21 thoughts on “Hackaday Prize Entry: Open Source Electrospinning

    1. So far I haven’t had a problem, and my skin HATES fiberglass. Lol.
      Smaller, looser mats of the materials I’m mostly playing with can be held together with a little heat added post production. It sticks them together pretty well and I don’t lose a whole lot of functionality.
      I am more concerned about breathing them in and I take precautions to make sure I don’t. That goes double when I’m playing around with carbon nanotubes, because it hasn’t really been studied in depth what effect they have on lungs. I’m rather fond of breathing, and I’d like to keep it up for a while longer. :D

    2. Sadly. My gut feeling figures that (long term) inhalation of this will be somewhere in the fun zone of laser print toner/coal miners black lung and the fiber issues of asbestos.

      As for hygiene products?
      Depending on the application, Having the fibers breaking down could possibly lead to another talcum powder & cancer lawsuit.

      Hopefully nothing turns out badly, as I do like it when our new ideas and gadgets don’t end up biting us in the (collective, societal ) rear ends!

    1. All the way down to molecular sieves, and to a point it’s adjustable, size-wise.
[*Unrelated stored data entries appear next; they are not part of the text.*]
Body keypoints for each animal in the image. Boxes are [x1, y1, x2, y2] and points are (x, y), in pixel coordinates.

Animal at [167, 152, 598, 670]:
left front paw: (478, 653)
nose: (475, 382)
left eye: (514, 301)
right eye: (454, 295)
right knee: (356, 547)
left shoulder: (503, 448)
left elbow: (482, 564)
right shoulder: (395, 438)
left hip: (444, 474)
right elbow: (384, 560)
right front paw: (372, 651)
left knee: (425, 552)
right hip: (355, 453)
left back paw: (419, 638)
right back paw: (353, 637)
It depends on settings, basically. I don’t have it that fine tuned yet, but I’m getting there.

  1. Non-woven fabrics (from electrospun fibers) are very well studied and utilised widely in industry, Google books has over 20,000 results for the exact term “electrospun fibers”. They also suck as they fail in ways that are very annoying and not as elegant as woven, knotted or knitted fabrics. However they do have their place, perhaps if they could have their surface contact points chemically cross-linked after fabrication they would be more robust.
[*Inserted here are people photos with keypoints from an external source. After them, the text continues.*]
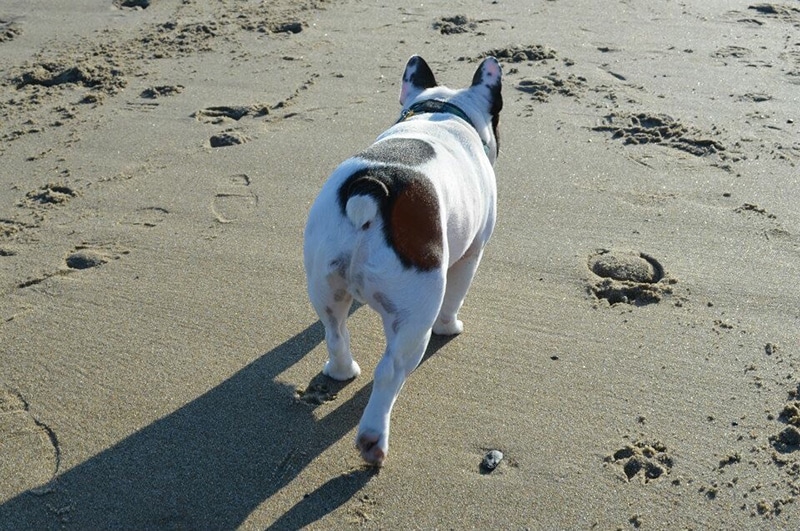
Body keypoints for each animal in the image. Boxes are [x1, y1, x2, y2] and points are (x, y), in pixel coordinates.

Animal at [304, 54, 504, 466]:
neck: (440, 112)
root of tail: (372, 186)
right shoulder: (472, 252)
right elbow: (456, 296)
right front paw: (451, 326)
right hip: (415, 316)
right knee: (390, 371)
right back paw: (372, 440)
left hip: (325, 281)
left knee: (334, 331)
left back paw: (341, 371)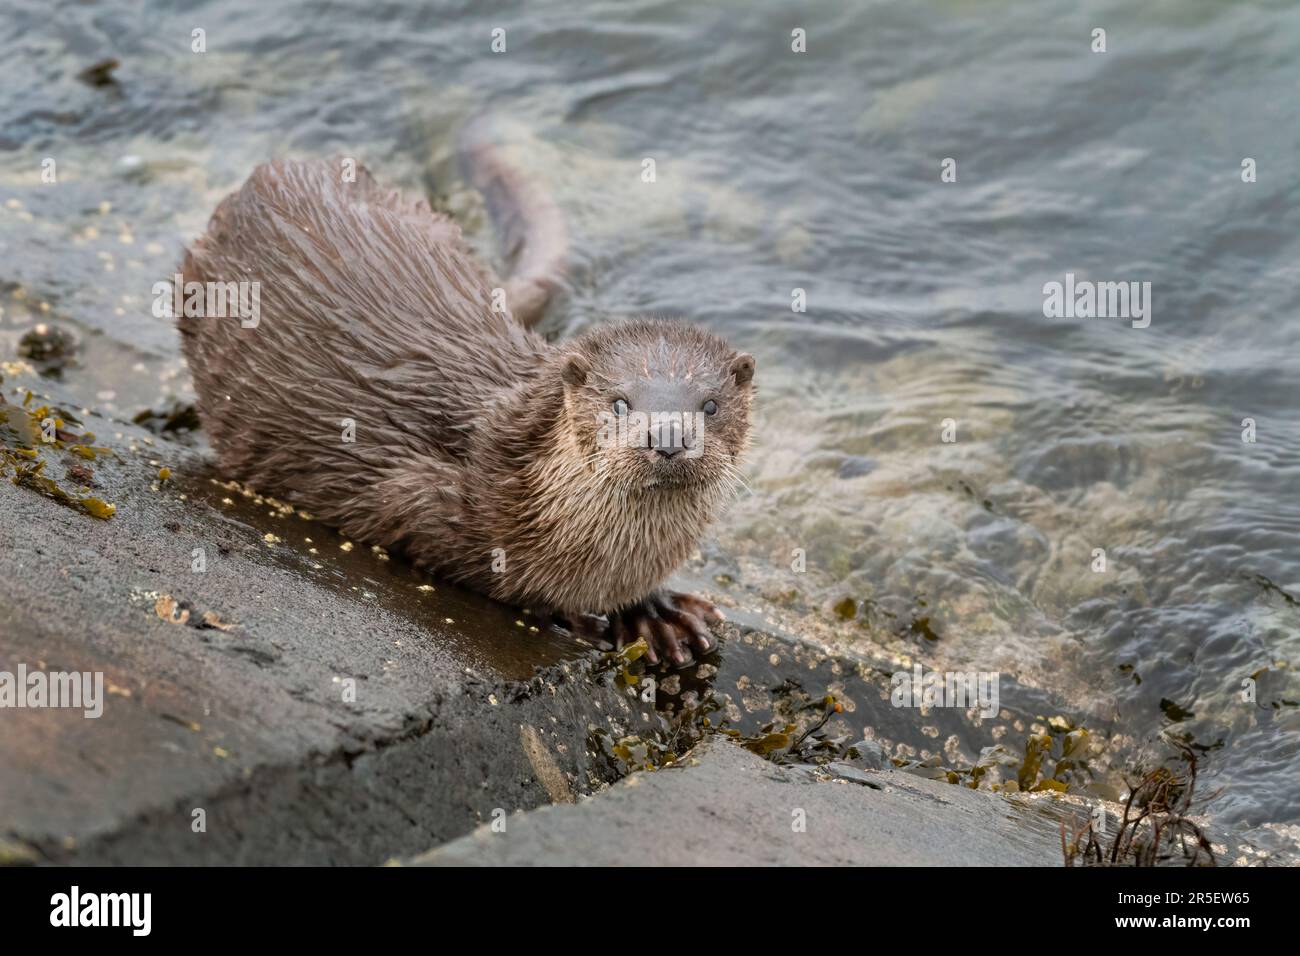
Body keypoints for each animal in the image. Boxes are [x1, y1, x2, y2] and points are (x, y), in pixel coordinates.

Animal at [178, 140, 759, 665]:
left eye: (709, 405)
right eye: (620, 402)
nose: (669, 435)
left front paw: (654, 611)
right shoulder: (417, 496)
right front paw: (570, 614)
    1. Agree with all of the above. In addition, the hygiene industry has mostly not widely adopted electrospun fibers and fabrics because the production rates are typically very slow resulting in fairly high material prices. There are recent advances in meltblown technology that are making it more of a price effective competitor however.

    2. Very well studied, yes. But it’s only in the last few years (since the discovery of carbon nanotubes and graphene) that it’s being given another look at. It’s very hard, for example, to get the tubes lined up in a fiber by other methods. New discovers are being made and published almost weekly right now. But not by citizen scientists. That’s what I want to change.
      Unwoven mats have their drawbacks, but a little post processing can take care of many of them. But that’s not all I’m making. I’m also making very, very thin fibers that are up to 250 mm long, then combining them into strings. The strength/ conductivity is preserved, and if you want to weave them fabrics, you’re good to go.

  2. For textiles ? Then the washing machines won´t filter the broken synthetic fibers bits out, drain those into the oceans, and due to their extreme thinness will be even faster assimilated by micro-organisms.
    It´s really urgent to think ahead the consequences of a new technology on the ecosystems when it goes into mass-production…

    1. My gut feeling tells me that after getting bellow certain length, fibre segments “have no natural enemies” – i.e. there is no natural process to break them down further. In general, it gets harder and harder to for things to absorb force as they become lighter and smaller. So they will probably succumb to some sort of precipitation and sedimentation. If they are attachable to heavy materials, they will fall to the bottom layers, if not, they will get deposited at the shores of open waters and get mixed with whatever covers them. Either way, they can’t stay loose in nature for too long.

  3. First thing that comes to my mind is cotton candy. I assume that one could use liquid form plastic with suitable hardener and omit the heating altogether. Maybe one could even blow fibers with UV lasers ála SLA printing.